Though electronic and information technology from federal departments or agencies is required to be accessible by law, compliance is very poor, said Sarah Blahovec, civic engagement and voting rights organizer at the National Council on Independent Living. That's largely because compliance is essentially enforced by consumer complaints, she said, and because of a lack of accountability processes at higher levels.
"The burden shouldn't have to be on people with disabilities [to report issues]," Blahovec said. "It really shouldn't have to be on us to get people to follow the law."
"Going after legislation is a negative," Coelho said. "Enforcement is what we need."
Tech to improve access
People with disabilities who want to run for office also face a slew of added challenges. For instance, they may have a hard time going from door to door to speak with voters. Thankfully, the COVID-19 pandemic has spawned virtual canvassing tools like I C Voters, which allows canvassers to connect with voters online. Blahovec notes these technologies will continue to be useful for people with disabilities even after the pandemic is over.
I C Voters helps officials with disabilities more easily engage with their constituency, says Neal Carter, founder of political consulting firm Nu View Consulting. It brings them one step closer to having equal opportunities and access leading up to an election.
"We already realize that the world is not adapted for our disabled bodies. Then if we're running for office, that's even more exemplified," Carter said. "Every technological thing that you could think of that is a stopgap for a disabled person regularly is even more amplified if they're running for office."

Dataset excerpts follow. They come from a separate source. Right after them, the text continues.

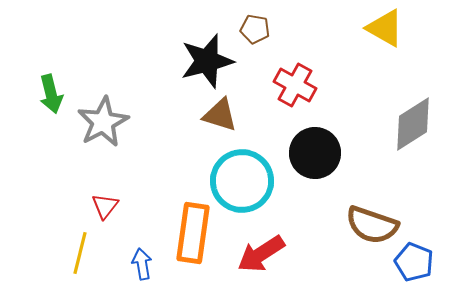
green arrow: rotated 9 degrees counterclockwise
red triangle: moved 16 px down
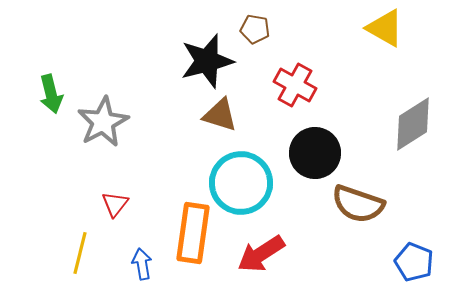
cyan circle: moved 1 px left, 2 px down
red triangle: moved 10 px right, 2 px up
brown semicircle: moved 14 px left, 21 px up
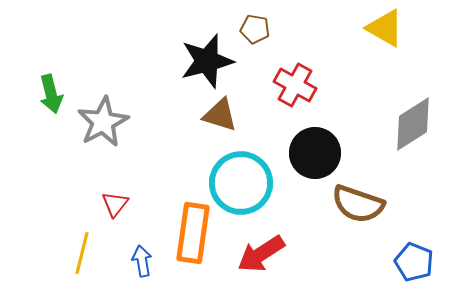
yellow line: moved 2 px right
blue arrow: moved 3 px up
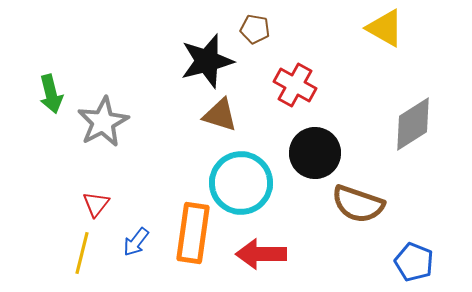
red triangle: moved 19 px left
red arrow: rotated 33 degrees clockwise
blue arrow: moved 6 px left, 19 px up; rotated 132 degrees counterclockwise
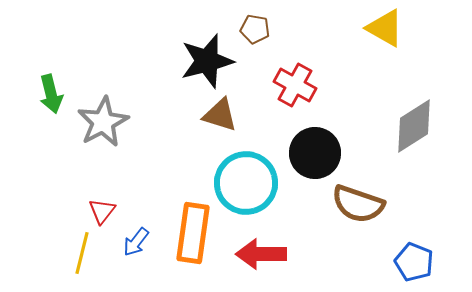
gray diamond: moved 1 px right, 2 px down
cyan circle: moved 5 px right
red triangle: moved 6 px right, 7 px down
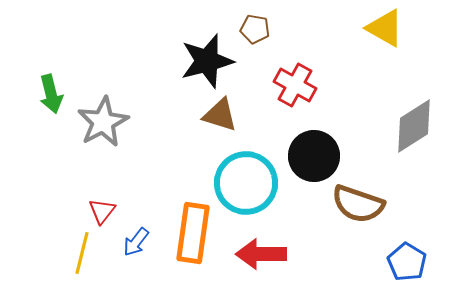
black circle: moved 1 px left, 3 px down
blue pentagon: moved 7 px left; rotated 9 degrees clockwise
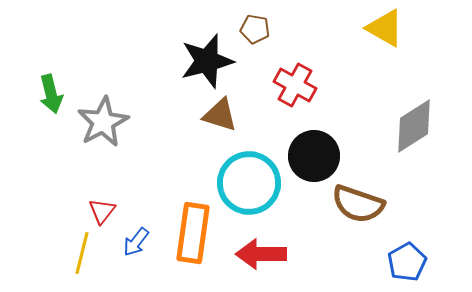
cyan circle: moved 3 px right
blue pentagon: rotated 12 degrees clockwise
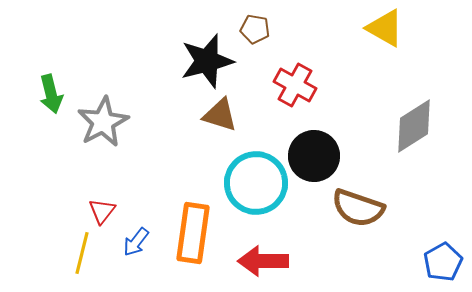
cyan circle: moved 7 px right
brown semicircle: moved 4 px down
red arrow: moved 2 px right, 7 px down
blue pentagon: moved 36 px right
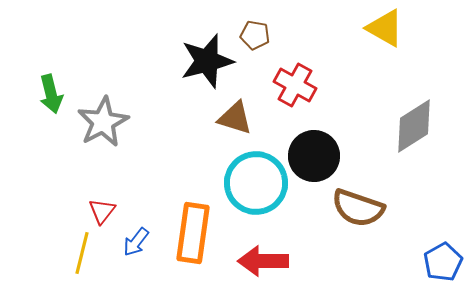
brown pentagon: moved 6 px down
brown triangle: moved 15 px right, 3 px down
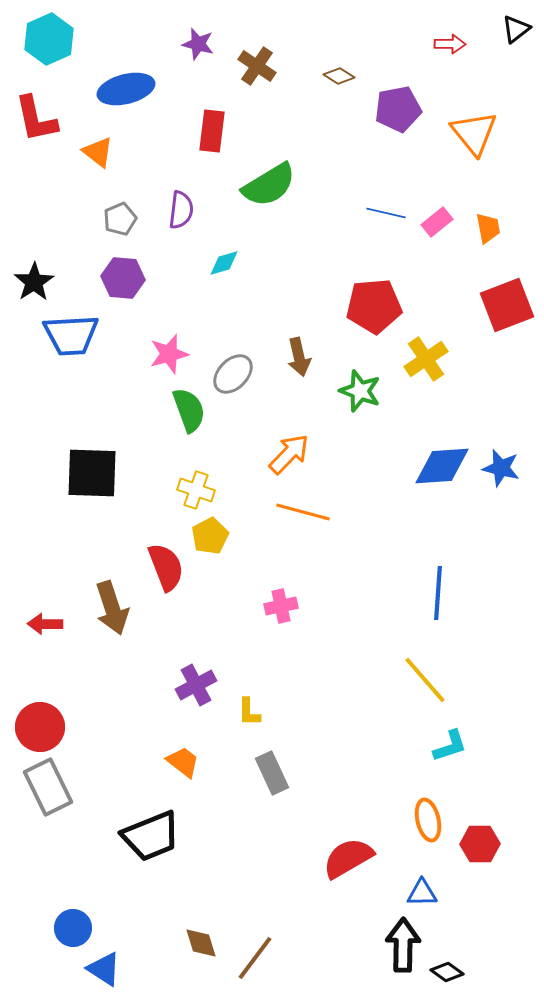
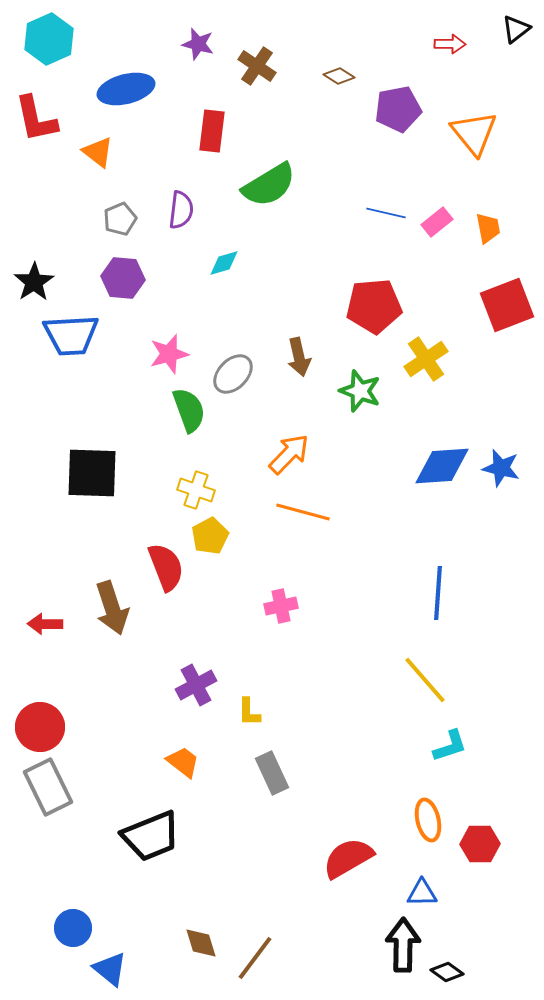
blue triangle at (104, 969): moved 6 px right; rotated 6 degrees clockwise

Thankfully, more tech-based solutions are slowly rolling out. The Brink Election Guide is a mobile app built with accessible technology that allows voters to access information such as election deadlines and when, where and how to vote by mail or in person. It's available for download on the App Store and Google Play.
These kinds of digital tools can be helpful for voters like Samuel, the Ablr CEO, who's blind. He doesn't read braille, and during the 2018 elections, a poll worker had to go into the polling booth with him and fill out his ballot. Not having the independence to do so himself and trusting a stranger to cast his vote was unsettling, he said. That's why it's critical to come up with a universal design that'll allow everyone to easily participate in political processes, Samuel noted.

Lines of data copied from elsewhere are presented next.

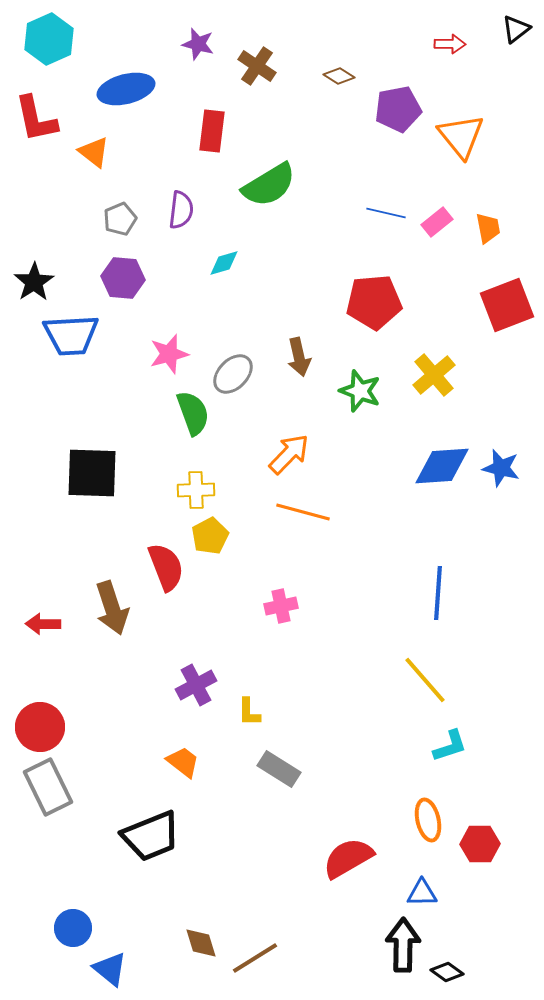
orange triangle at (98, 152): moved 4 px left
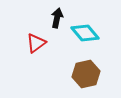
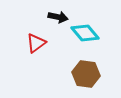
black arrow: moved 1 px right, 1 px up; rotated 90 degrees clockwise
brown hexagon: rotated 20 degrees clockwise
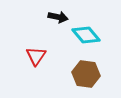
cyan diamond: moved 1 px right, 2 px down
red triangle: moved 13 px down; rotated 20 degrees counterclockwise
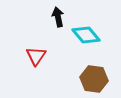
black arrow: rotated 114 degrees counterclockwise
brown hexagon: moved 8 px right, 5 px down
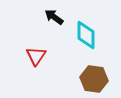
black arrow: moved 4 px left; rotated 42 degrees counterclockwise
cyan diamond: rotated 40 degrees clockwise
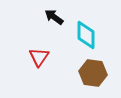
red triangle: moved 3 px right, 1 px down
brown hexagon: moved 1 px left, 6 px up
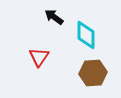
brown hexagon: rotated 12 degrees counterclockwise
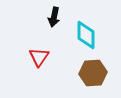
black arrow: rotated 114 degrees counterclockwise
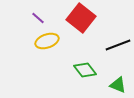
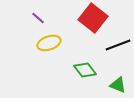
red square: moved 12 px right
yellow ellipse: moved 2 px right, 2 px down
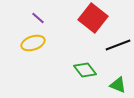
yellow ellipse: moved 16 px left
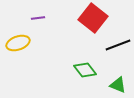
purple line: rotated 48 degrees counterclockwise
yellow ellipse: moved 15 px left
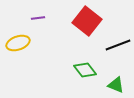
red square: moved 6 px left, 3 px down
green triangle: moved 2 px left
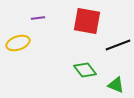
red square: rotated 28 degrees counterclockwise
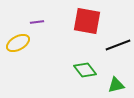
purple line: moved 1 px left, 4 px down
yellow ellipse: rotated 10 degrees counterclockwise
green triangle: rotated 36 degrees counterclockwise
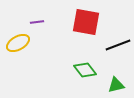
red square: moved 1 px left, 1 px down
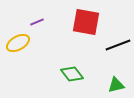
purple line: rotated 16 degrees counterclockwise
green diamond: moved 13 px left, 4 px down
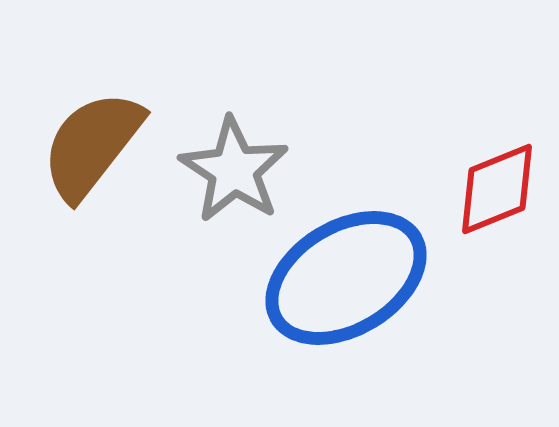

"It really comes down to actually including people in the design, whether that be in technology or in our policies," Samuel said. "We need people with disabilities at the table."
For people in all parts of the political process, that increase in awareness, inclusion and understanding will be what helps make future elections more accessible for everyone.
"We've fought these battles in every single industry that there is and every single aspect of life there is," Greco said. "You get really tired of having to fight the battles."